3. Decide what you’re willing to handle
After reflecting on your core values, identify what you’re willing to accept, what is non-negotiable, and what you can comprise. In certain situations, you and your friend may need to accept your differences and find common ground. For example, if you prefer to stay in and your friend prefers to go out, you’ll both need to be open to meeting in the middle. However, don’t desert your needs for the sake of your friends. Learning to set boundaries means valuing and creating space for what is important to you. And if you’re the only one compromising, it’s an unfair equation that will only leave you more hurt and upset.
4. Be understanding of both sides
It’s important to evaluate the relationship to see if it’s repairable. To do so, look at both sides with an open heart without becoming defensive. For example, if you’re hurt about something, voice your concerns, but also allow them to share theirs. One way is to say, “Hey, I’d like to talk to you about something that hurts my feelings because I value our relationship, and I want to move forward.
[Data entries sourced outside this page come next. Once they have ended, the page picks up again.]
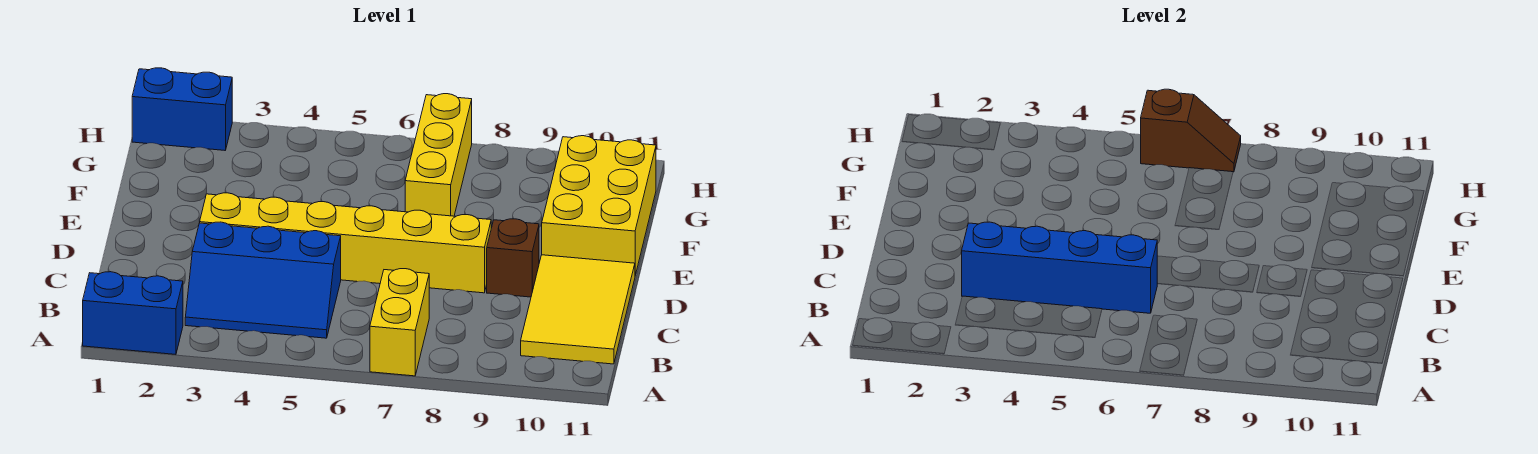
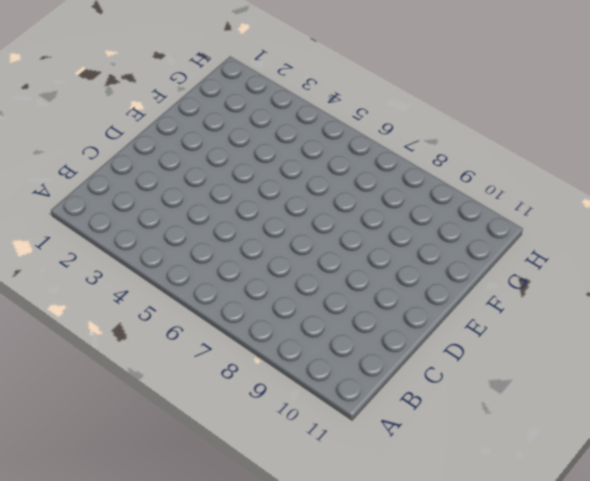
none -> blue 1x2 brick [83,272,183,354]
none -> yellow 1x2 brick [370,269,429,376]

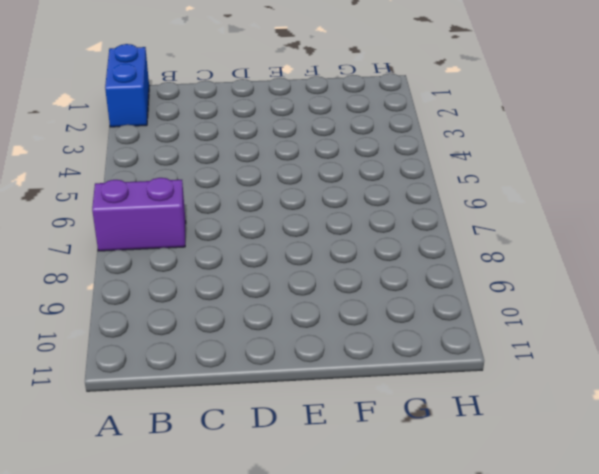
purple 1x2 brick [92,178,186,251] -> yellow 1x2 brick [370,269,429,376]
none -> blue 2x3 slope [185,222,341,338]
none -> yellow 2x3 tile [521,255,635,364]

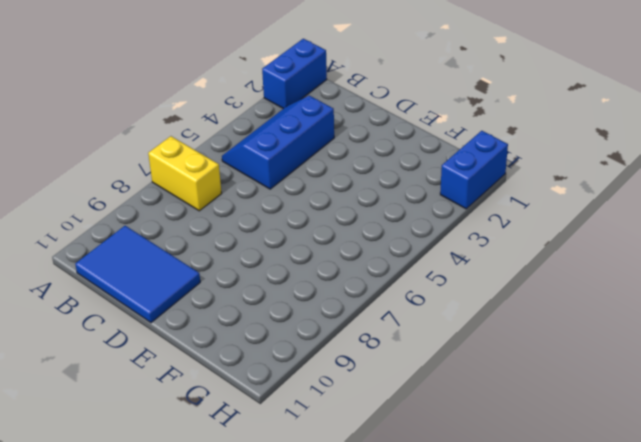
blue 2x3 tile [75,226,200,323] -> yellow 2x3 tile [521,255,635,364]
none -> yellow 1x6 brick [200,193,491,293]
none -> brown 1x1 brick [487,219,539,297]

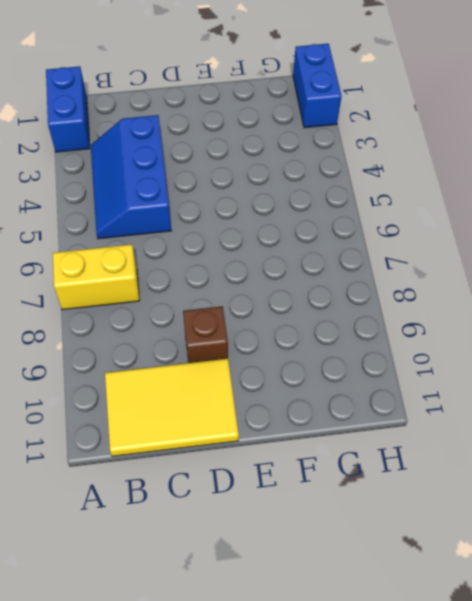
none -> yellow 1x6 brick [200,193,491,293]
none -> yellow 2x3 brick [542,136,656,275]

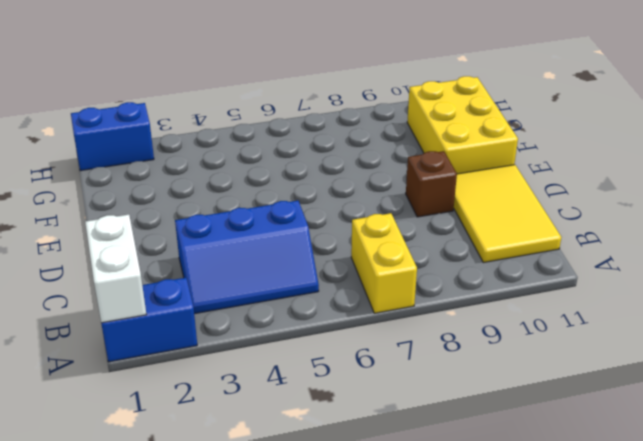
white 1x2 brick [85,214,147,323] -> none
none -> yellow 1x6 brick [200,193,491,293]
none -> yellow 1x3 brick [405,94,472,216]

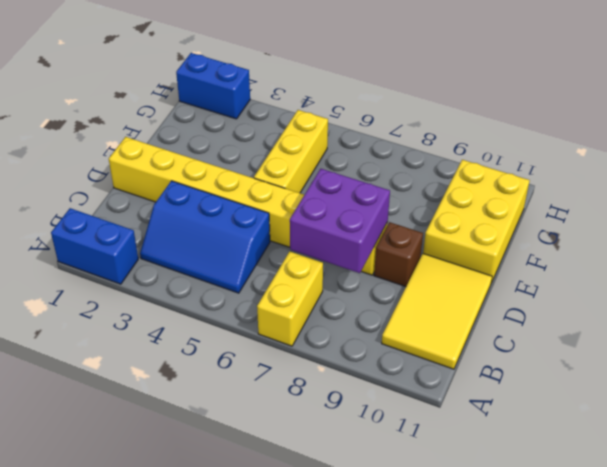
purple 2x2 brick [290,169,390,273] -> none
yellow 1x8 brick [109,137,388,275] -> yellow 1x6 brick [200,193,491,293]
yellow 1x3 brick [254,110,328,193] -> yellow 1x3 brick moved to [405,94,472,216]
none -> blue 1x4 brick [962,222,1157,313]
none -> brown 1x2 slope [1141,89,1241,172]

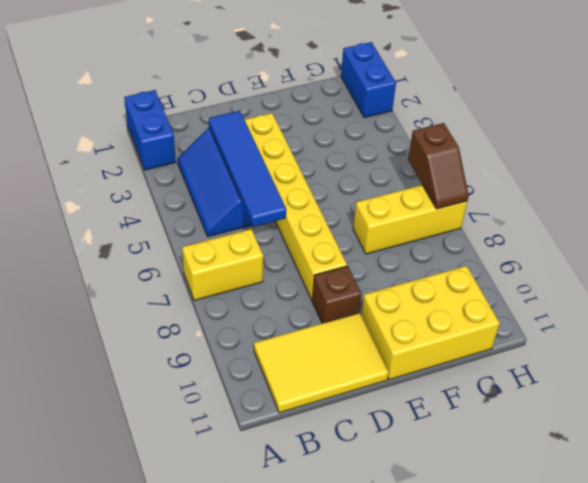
blue 1x4 tile [209,111,286,227] -> blue 1x4 brick [962,222,1157,313]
When you do (behavior), it makes me feel (emotion)”. When you approach the conversation concerning both parties’ feelings, you’re creating an environment that enables you to mend the relationship empathetically.
5. Create consequences
After everything, and your friend still isn’t making you feel great or supporting you, make it clear that you will no longer accept certain behaviors. For example, if they refuse to take accountability for their actions, say strongly and clearly, “I don’t like how you treat me, and if you continue to disrespect me, we can no longer be friends”. In this example, you are assertively explaining your boundaries, feelings, and resulting consequence.
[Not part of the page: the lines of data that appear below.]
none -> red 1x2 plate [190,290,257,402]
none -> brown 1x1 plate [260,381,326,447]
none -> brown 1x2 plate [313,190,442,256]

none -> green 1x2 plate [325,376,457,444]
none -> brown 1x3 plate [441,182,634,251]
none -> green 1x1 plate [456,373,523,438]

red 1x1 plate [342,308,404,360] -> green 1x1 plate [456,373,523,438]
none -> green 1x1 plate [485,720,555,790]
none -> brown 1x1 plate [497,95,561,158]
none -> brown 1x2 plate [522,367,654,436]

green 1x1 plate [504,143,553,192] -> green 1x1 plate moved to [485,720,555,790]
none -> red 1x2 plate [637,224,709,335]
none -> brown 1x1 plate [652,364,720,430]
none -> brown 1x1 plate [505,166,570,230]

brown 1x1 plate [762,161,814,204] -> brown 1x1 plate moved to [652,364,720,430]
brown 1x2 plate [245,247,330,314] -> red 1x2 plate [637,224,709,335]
6. Limit your expectations
When you set boundaries, the people in your life may not respond how you like, but their response is an indicator that reveals more about their character than yours. Continue voicing your concerns and what you need to feel comfortable in your relationships. You have every right to end friendships for your physical and emotional wellbeing.
Signs You Need to Move On (and Tips to Help)
There are several reasons why you may need to consider cutting ties, but the most important indicator is evaluating how you feel around them. For example, if a friend regularly demeans you and you feel your confidence has taken a hit, your friendship probably isn’t worth maintaining. Additionally, if you feel nervous, anxious, or generally unsettled, these are all red flags that it’s time to move on. To do so, follow these tips;
- Set boundaries, maintain them, and communicate consequences
- If your friends are not respecting them, communicate your emotions clearly and indicate why you are ending the relationship
- Afterward, spend time soothing and taking care of yourself. For example, spend time with loved ones, meditate and journal, fill your life with things that brighten your soul, and consider speaking to a mental health professional. They will help you heal subconscious wounds, build your self-value, and prepare you for healthier and more loving relationships
Learning how to set healthy boundaries with a toxic friend can feel intimidating. However, any friend worth keeping will respect your boundaries, and your friendship will grow as a result. Yet if it’s time to cut ties with this person, know that what you’re doing is what’s best for yourself, emotionally and physically. After all, you deserve a network that uplifts, supports, and encourages you to be and achieve your best.